You know the refrain; ‘what does the data tell us on this’, ‘if only we had the data, we would be able to understand what’s going on here’ or my personal favourite ‘stop sending me spreadsheets, my inbox is full!’.
The use of data for decision making is not necessarily a new idea, it has really been a fundamental engine of growth since the industrial revolution. Computers, networks and connected devices have simply accelerated the trend. Data is everywhere, we are addicted to it: our reporting suites, spreadsheets, databases. There is even some discussion about an on coming data storage crisis (although there are some interesting avenues of research).
Wherever you sit in a business, everyone is now being asked to analyse data to improve performance. Be it product sales, website clicks, operational volumes or even your own performance metrics. Reviewing data has quickly become a fundamental skill to succeed in the modern economy.
However, there is an issue…potentially a big issue.
Whilst data volumes are increasing, the hours in the day are not (really)! Data overload is common, and when overwhelming, it becomes an obstacle to effective decision making.
Fortunately, the world of engineering and science can help for guidance. After all, they have a long history of dealing with complex data.
- Maximise use of existing data. All too often we are on a quest to get more. More datapoints, more segmented data and more detail. However before you embark on this expensive journey, have you maximised the conclusions you can draw from your existing data? Take for example the recent Pluto flyby. The space probe left 10 years ago, well before the invention of the iPad, there was no question of going back to update the instruments. However, using updated techniques (for example image processing), new meaningful analysis can be gathered, enhancing our understanding of the solar system. The same is true of a business process.
- The trend is your friend. ‘This is not the correct definition’, or ‘it doesn’t reconcile with the data over here’ are common frustrations and everyone has a view of what is ‘correct’. They are both consequences of trying to take absolute measurements. Focus on relative measures, systematic errors are removed and the conversation becomes much easier. ‘What can we do to improve this measure by x%’
- Don’t waste time obtaining data accuracy levels you do not need. Being able to calculate pi to 2,000+ decimal places may be extremely interesting, and impressive, but not necessary in day to day life, even for flying to the moon. Understand how accurately you can measure something vs how accurately you need to measure something to make a decision. It can really help and remember data is never perfect.
- In the absence of data, use hypotheses. Can existing data prove or disprove your hypothesis? Would this confirm your theory and is this to a level of confidence to take a decision? This is common in the world of science, a theory is developed and existing data is reviewed, often to find that the data to confirm the thinking has been there all the time!
- If you do need new data, really understand the cost vs benefit. What is the cost of gathering data with greater accuracy/reporting in a new manner, vs the benefit in terms of improved decision making and business benefit over the lifetime of the expense. In other words, do you really need to build the next CERN particle accelerator when that measurement could be completed with much simpler equipment.

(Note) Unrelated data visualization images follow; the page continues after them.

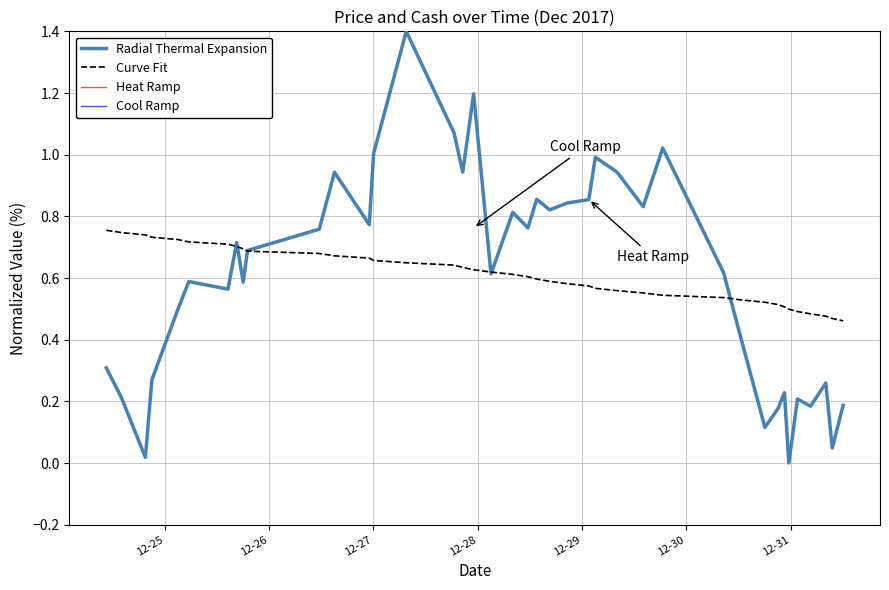

True or false: Radial Thermal Expansion and Cool Ramp cross at least once.

False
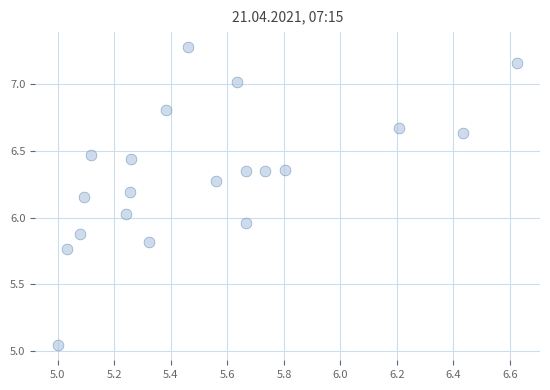

What is the range of Y values (max minus min)?

2.2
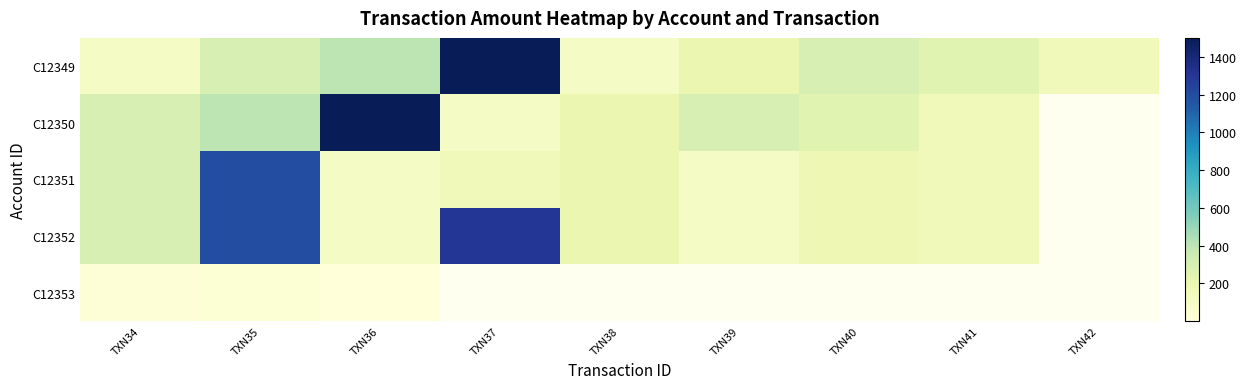

The C12349 series shows 150.0 at TXN42. True or false?

True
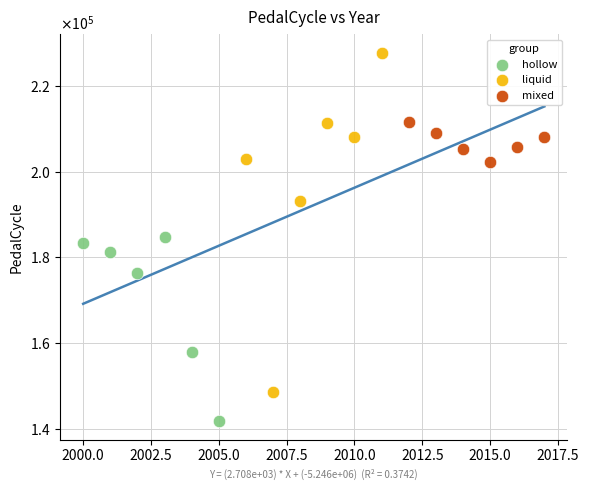

What are all the series names shown in the legend?

hollow, liquid, mixed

Lastly a word of caution on infographics, commonly accepted thinking and easy conclusions. Whilst they can be extremely useful, they are also very persuasive in leading you to a prescribed conclusion (or set of conclusions). If you need speed, trust your provider and the decision is low impact, great. If not and you are looking for new insight, testing at a deeper level is really worthwhile.
Now, don’t get me wrong, undoubtably there is joy in finding that actionable piece of insight in a sea of numbers. For those who know me, yes I love it! However it is worth taking a step back once in a while on our use of data to drive the business forward.
We all want to be in a data driven business, but this does not mean the data is driving the business, after all… you are.